We should forget about small efficiencies, say about 97% of the time: premature optimization is the root of all evil. (Donald Knuth, “Literate programming”, paraphrasing Tony Hoare)

After all my other advice on how to write papers, I should add one counterbalancing note: there is a danger in being too perfectionist, and in trying to make every part of a paper as “optimal” as possible. After all the “easy” improvements have been made to a paper, one encounters a law of diminishing returns, in which any further improvements either require large amounts of time and effort, or else require some tradeoffs in other qualities of the paper.

For instance, suppose one has a serviceable lemma that suffices for the task of proving the main theorems of the paper at hand. One can then try to “optimise” this lemma by making the hypotheses weaker and the conclusion stronger, but this can come at the cost of lengthening the proof of the lemma, and obscuring exactly how the lemma fits in with the rest of the paper. In the reverse direction, one could also “optimise” the same lemma by replacing it with a weaker (but easier to prove) statement which still barely suffices to prove the main theorem, but is now unsuitable for use in any later application. Thus one encounters a tradeoff when one tries to improve the lemma in one direction or another. (In this case, one resolution to this tradeoff is to have one formulation of the lemma stated and proved, and then add a remark about the other formulation, i.e. state the strong version and remark that we only use a special case, or state the weak version and remark that stronger versions are possible.)

Carefully optimising results and notations in the hope that this will help future researchers in the field is a little risky; later authors may introduce new insights or new tools which render these painstakingly optimised results obsolete.

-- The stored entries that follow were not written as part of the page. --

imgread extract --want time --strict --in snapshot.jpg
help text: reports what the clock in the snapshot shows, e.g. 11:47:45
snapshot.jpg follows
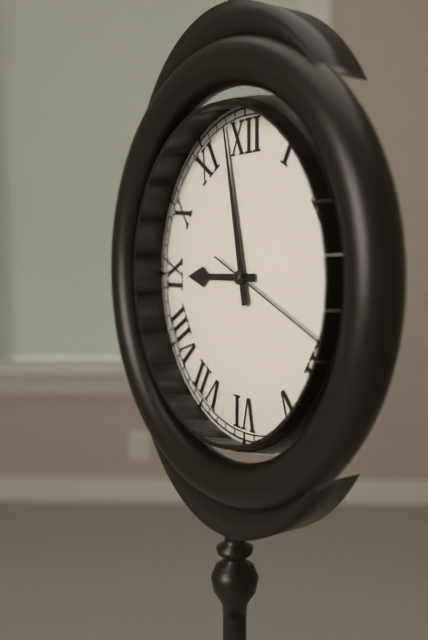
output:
8:58:19
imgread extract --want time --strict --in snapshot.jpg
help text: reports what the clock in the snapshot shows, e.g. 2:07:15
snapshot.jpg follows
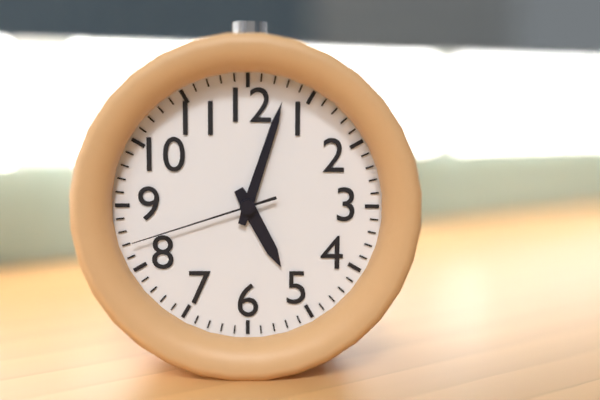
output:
5:03:42
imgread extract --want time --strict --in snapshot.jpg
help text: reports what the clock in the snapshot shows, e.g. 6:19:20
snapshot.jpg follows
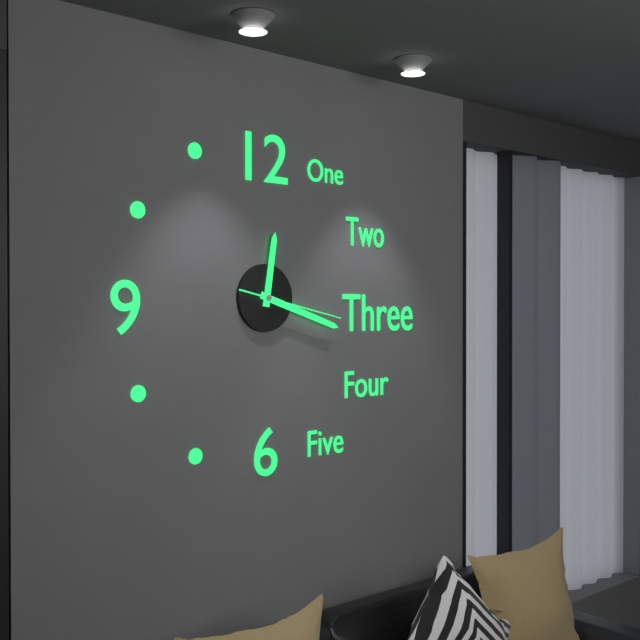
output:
12:18:17
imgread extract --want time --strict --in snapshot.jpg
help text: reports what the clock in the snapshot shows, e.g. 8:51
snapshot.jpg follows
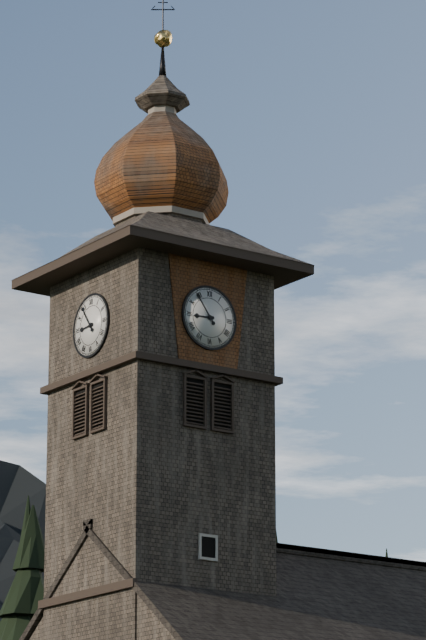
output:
8:54
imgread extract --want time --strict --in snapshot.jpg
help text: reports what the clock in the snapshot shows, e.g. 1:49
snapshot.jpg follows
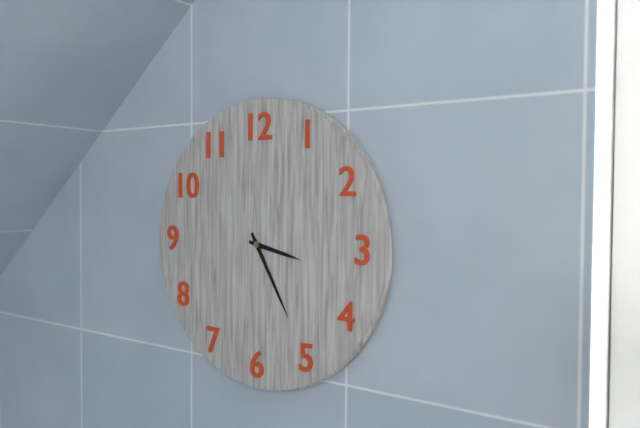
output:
3:25
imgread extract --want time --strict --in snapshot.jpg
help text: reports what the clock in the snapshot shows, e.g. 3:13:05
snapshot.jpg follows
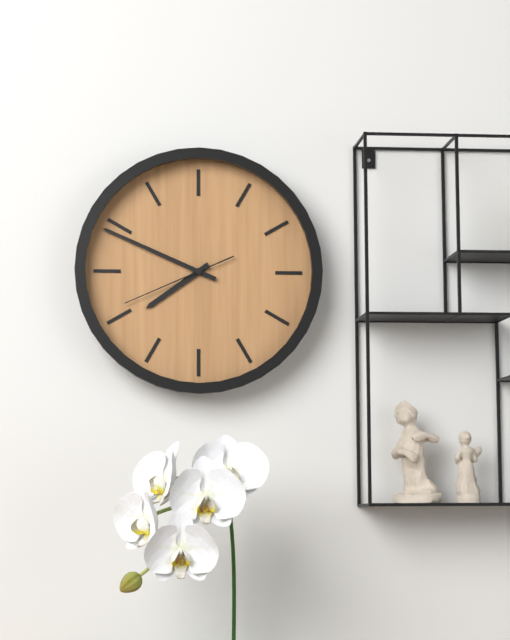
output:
7:49:41
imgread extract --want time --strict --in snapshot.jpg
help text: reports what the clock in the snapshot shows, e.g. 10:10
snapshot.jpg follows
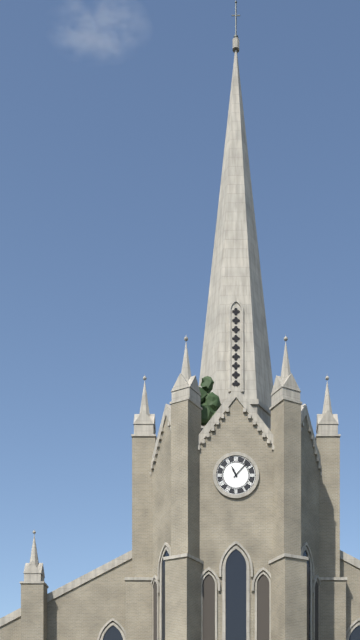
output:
11:07
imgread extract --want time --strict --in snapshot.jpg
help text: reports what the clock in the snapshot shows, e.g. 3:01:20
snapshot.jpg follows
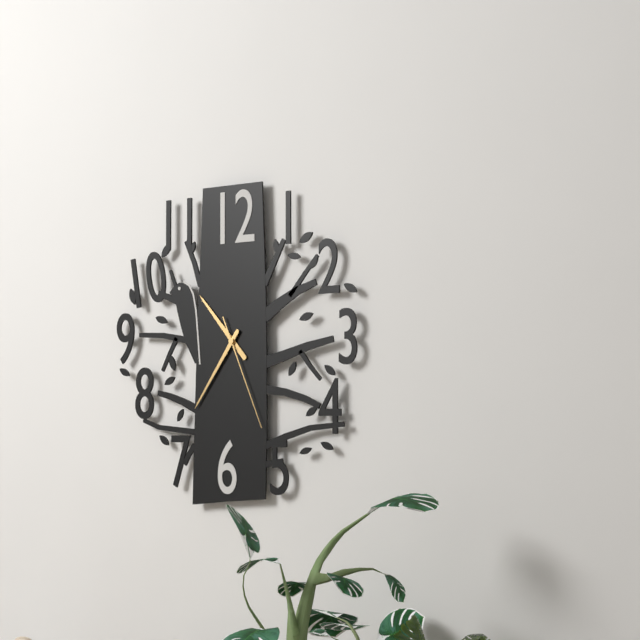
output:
10:36:26
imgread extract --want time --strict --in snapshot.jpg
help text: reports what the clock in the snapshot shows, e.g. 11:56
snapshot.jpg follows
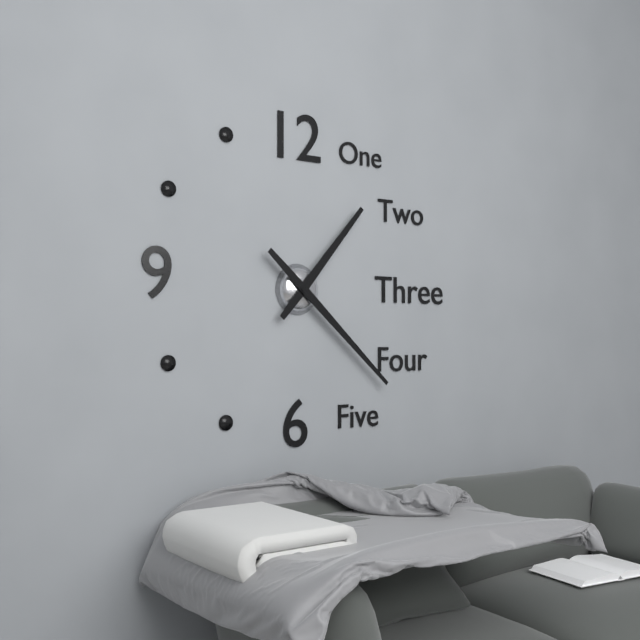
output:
1:22
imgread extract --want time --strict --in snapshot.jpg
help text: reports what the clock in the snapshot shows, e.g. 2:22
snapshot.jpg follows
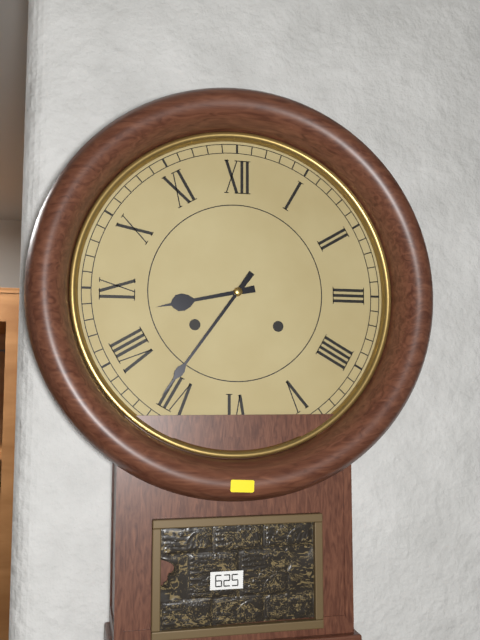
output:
8:36
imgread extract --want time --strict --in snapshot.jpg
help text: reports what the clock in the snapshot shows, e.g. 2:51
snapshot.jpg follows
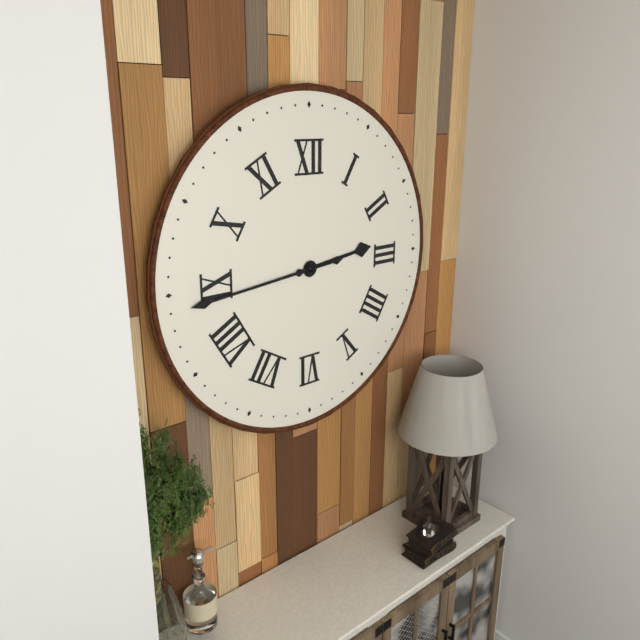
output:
2:44
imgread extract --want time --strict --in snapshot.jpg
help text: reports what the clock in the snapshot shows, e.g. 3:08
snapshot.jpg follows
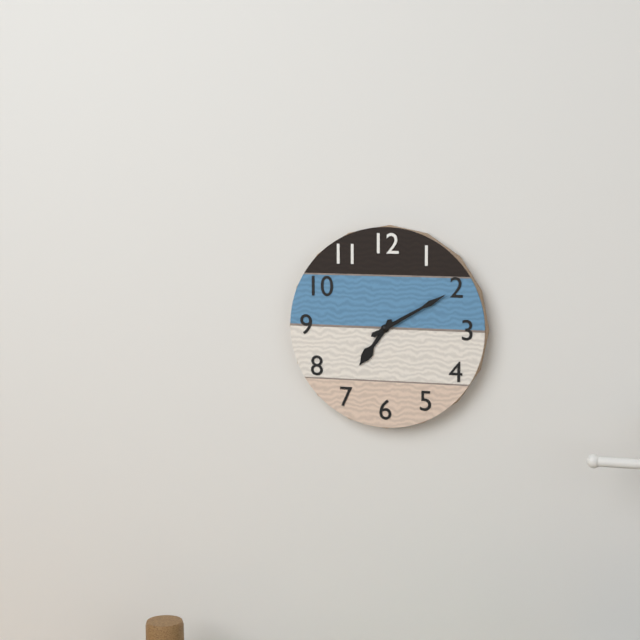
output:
7:10
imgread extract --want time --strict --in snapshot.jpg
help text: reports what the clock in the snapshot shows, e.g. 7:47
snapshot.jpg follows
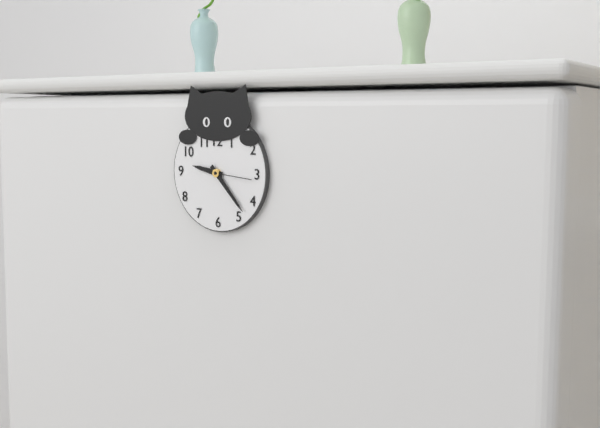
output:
9:23
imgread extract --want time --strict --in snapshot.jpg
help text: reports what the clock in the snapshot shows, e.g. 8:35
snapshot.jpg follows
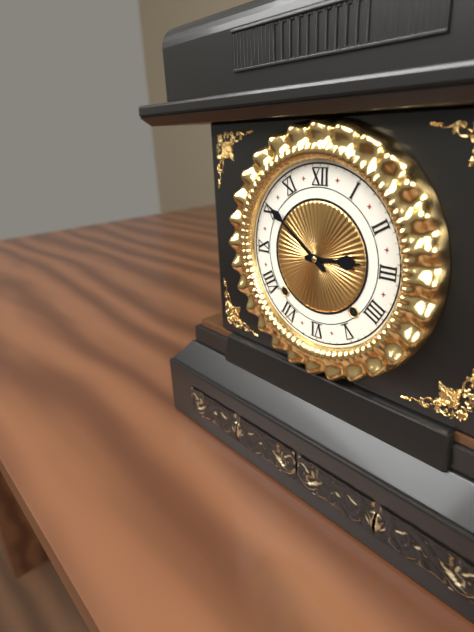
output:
2:51
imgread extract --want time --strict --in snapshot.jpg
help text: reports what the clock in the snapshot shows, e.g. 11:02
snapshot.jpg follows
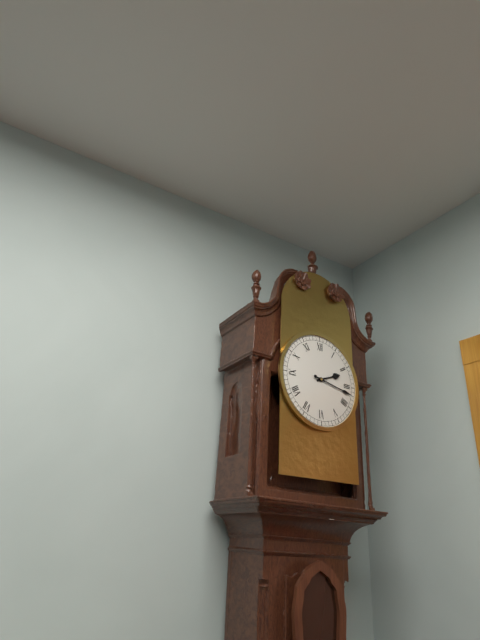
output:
2:17
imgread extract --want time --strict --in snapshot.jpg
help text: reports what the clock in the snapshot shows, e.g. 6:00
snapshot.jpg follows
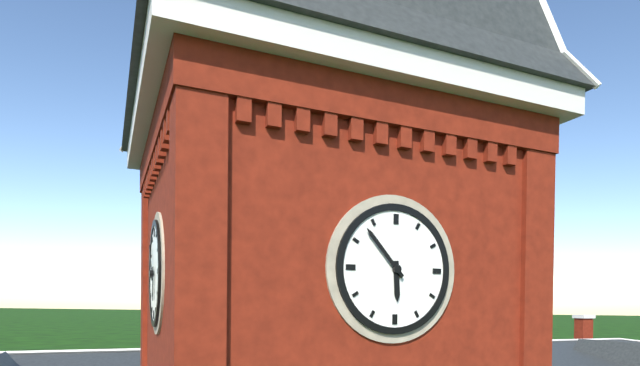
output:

The only time when this is really profitable is when you already know of a subsequent paper (perhaps a sequel to the one you are already writing) which will indeed rely heavily on these results and notations, or when the current paper is clearly going to be the definitive paper in the subject for a long while.

If you haven’t already written a rapid prototype for your paper, then optimising a lemma may in fact be a complete waste of time, because you may find later on in the writing process that the lemma will need to be modified anyway to deal with an unforeseen glitch in the original argument, or to improve the overall organisation of the paper.

I have sometimes seen authors try to optimise the length of the paper at the expense of all other attributes, in the mistaken belief that brevity is equivalent to simplicity. While it can be that shorter papers are simpler than longer ones, this is generally only true if the shortness of the paper was achieved naturally rather than artificially. If brevity was attained by removing all examples, remarks, whitespace, motivation, and discussion, or by striking out “redundant” English phrases and relying purely on mathematical abbreviations (e.g. $\forall$ instead of “For all”, etc.) and various ungrammatical contractions, then this is generally a poor tradeoff; somewhat ironically, a paper which has been overcompressed may be viewed by readers as being more difficult to read than a longer, gentler, and more leisurely treatment of the same material. (See also “Give appropriate amounts of detail.”)

On the other hand, optimising the readability of the paper is always a good thing (except when it is at the expense of rigour or accuracy), and the effort put into doing so is appreciated by readers.